Now, to the break up with Si. Wow, just wow. Why are you doing this? Is it really because you want to work on your marriage and realize you have boundary issues with another relationship? You sounded, just, bitter, that Matt wasn't jumping for joy? Your post read like, "Hey! I just did what you wanted! I know I've said I would before but I mean it this time! So where is my positive reinforcement? Where is my praise for the sacrifice I am making for you? Why aren't you being appreciative?"
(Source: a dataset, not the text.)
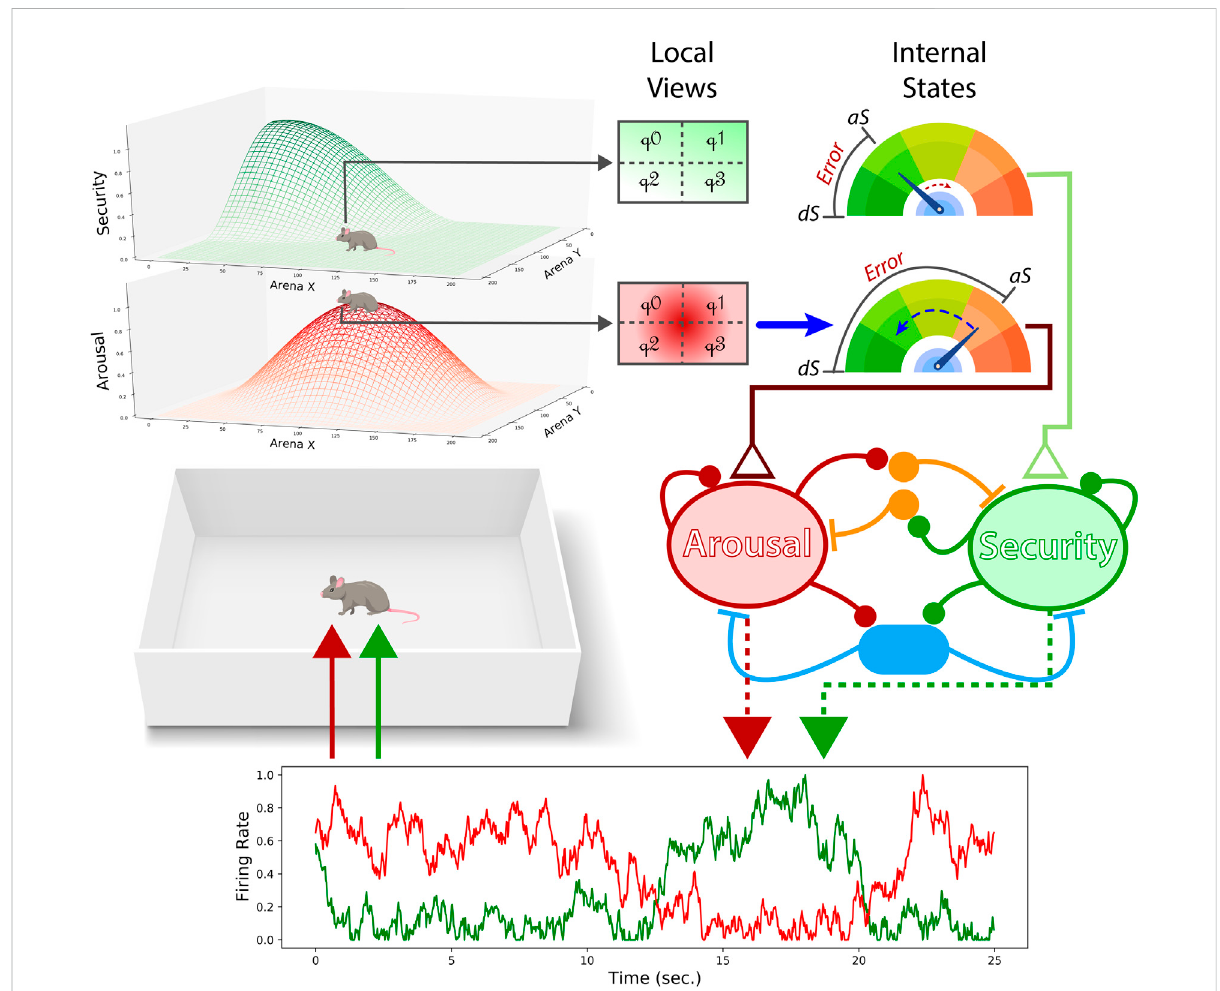
FIGURE 1 Performanceoftheneuralmass allostatic model inan open fi eld. Twogradients represent theareas where thetwointernalneeds, arousal (red) and security (green), can be ful fi lled (top-left). The agent partially observes those gradients through local sensation (top-middle). Local sensation allows the agent to adjust its actions to ascend/descend the gradients and detect when the observer ’ s current position is in the vicinity of the resource area (i.e., the peak of the gradient). If the agent is not close enough to the resource area, the internal state related to that resource keeps declining, as the security actual state (aS) is doing in this fi gure (top-right). In contrast, if the agent occupies the peak of the gradient, the internalstateapproximates thedesiredstate(dS),asshownwitharousal.TheaSsanddSsarecompared,creatingahomeostaticerror(top-right)that willinputtheirrespectiveexcitatorypoolsintheneuralmassmodel(middle-right).Thelevelofcompetitionisde fi nedbytheratioofmutualinhibition (orangeinterneurons)andsharedfeedbackinhibition(blueinterneurons).Finally,the fi ringrateofeachexcitatorypopulationprovidestheagentwith the corresponding drives given its internal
There will always be boundary issues. With Matt's list of stipulations, I would have no doubt stepped on at least one boundary per day. Unintentionally, but it was still a possibility. Who wants to deal with all the ins and outs in inadvertently stepping on boundaries? I simply do not see a healthy dynamic forming and to cling to that belief is foolish, IMHO. It was unhealthy for everyone involved, so I let her go. I also let go of that faith that it could ever be. I am not bitter. It is what it is. No sense in crying over spilled milk. I caused this, so I have no one to blame but myself. Like I tell my daughter, "Bad behaviour does not get rewarded." I am teaching myself a lesson. I will never be able to change if I do not get rid of strongholds and things that tempt me. Self-control is something I have to learn. It has nothing to do with him. He was surprised to learn that I had pulled the plug on any and all poly related sessions. I did not consult with him before making these two decisions. So no. I was not seeking praise.

Words have power and the whole dry as someone's snatch was harsh. I don't like any kardashian's but DAMN!

Words do have power.

As someone who entered poly the wrong way, when I finally realized what an asshat I was with certain boundaries, I made the changes but not for praise and I sure as hell didn't get fireworks or dancing. I got incredulous or wary looks. Actions speak louder than words and he was waiting for actions, long term ones that showed real change, not just me saying what he'd been waiting months or years to hear.

Well, I have no other interests that require much of my attention now, so I have no choice but to change for the better. I have all the time in the world to work on myself. Especially if I take a three month break. I can give all of my attention and effort to fixing our marriage and working on myself.